Assigned task
Below are records to transcribe in full and unchanged; omit every picture.

Exercise data
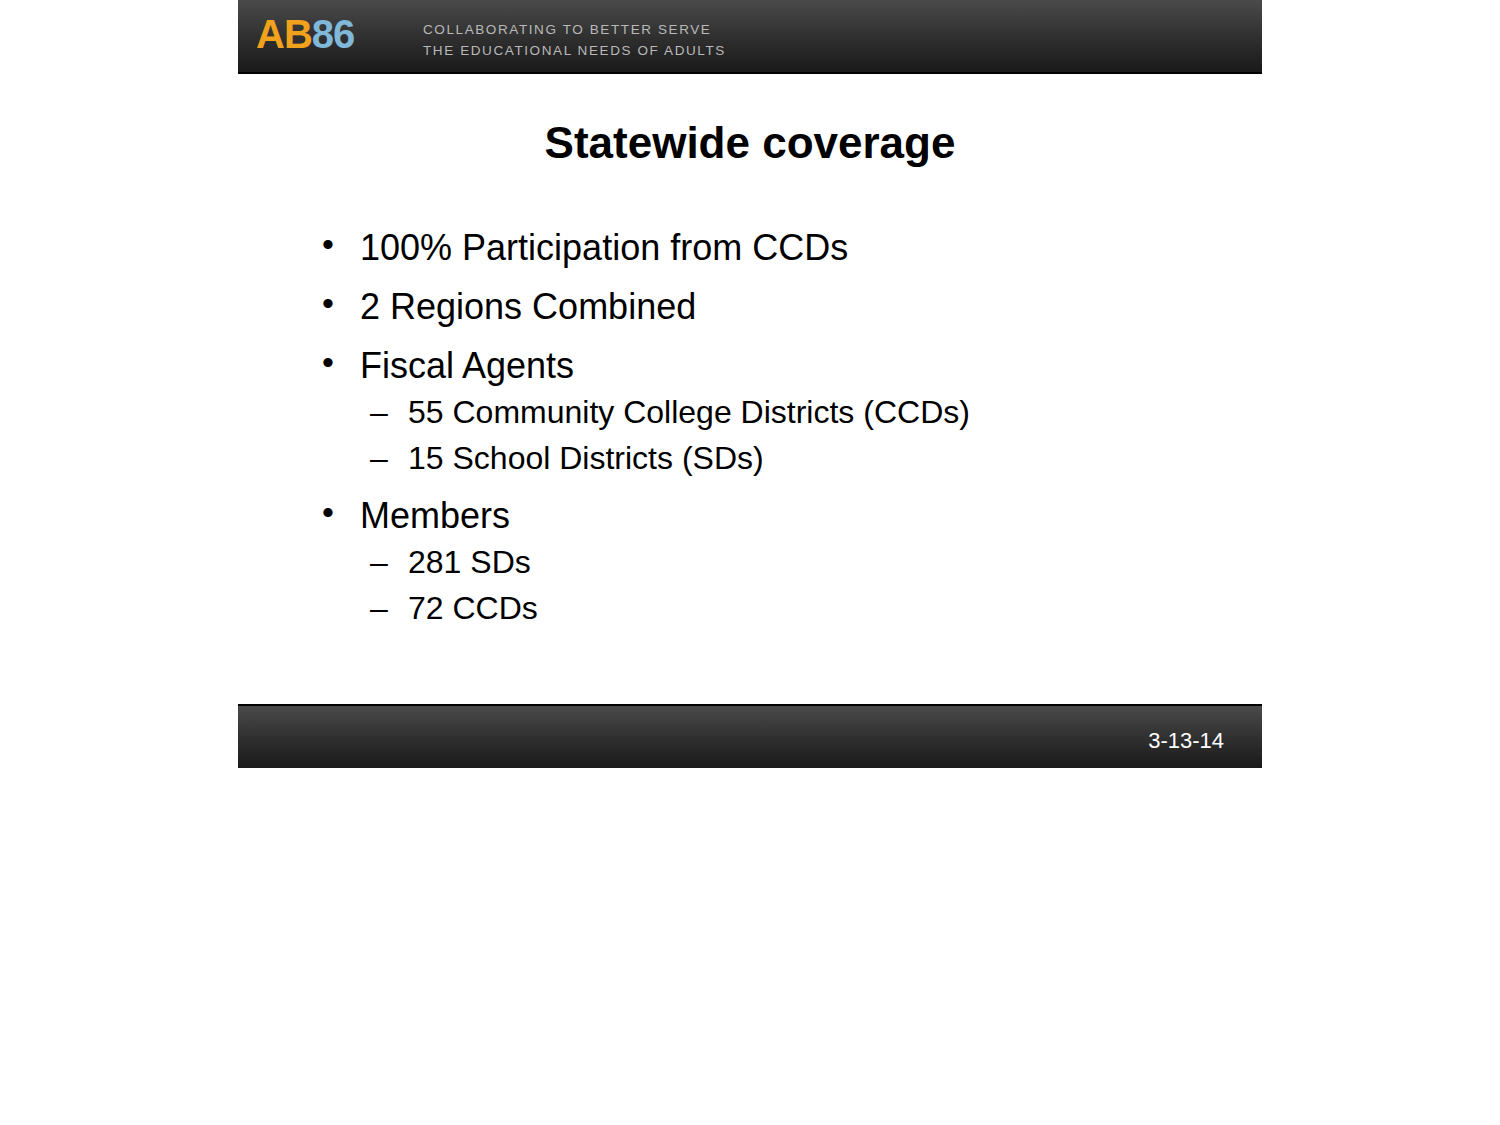AB 86
Collaborating to better serve
the educational needs of adults
Statewide coverage
100% Participation from CCDs
2 Regions Combined
Fiscal Agents
55 Community College Districts (CCDs)
15 School Districts (SDs)
Members
281 SDs
72 CCDs
3-13-14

Reply to the exercise
AB 86
Collaborating to better serve
the educational needs of adults
Statewide coverage
100% Participation from CCDs
2 Regions Combined
Fiscal Agents
55 Community College Districts (CCDs)
15 School Districts (SDs)
Members
281 SDs
72 CCDs
3-13-14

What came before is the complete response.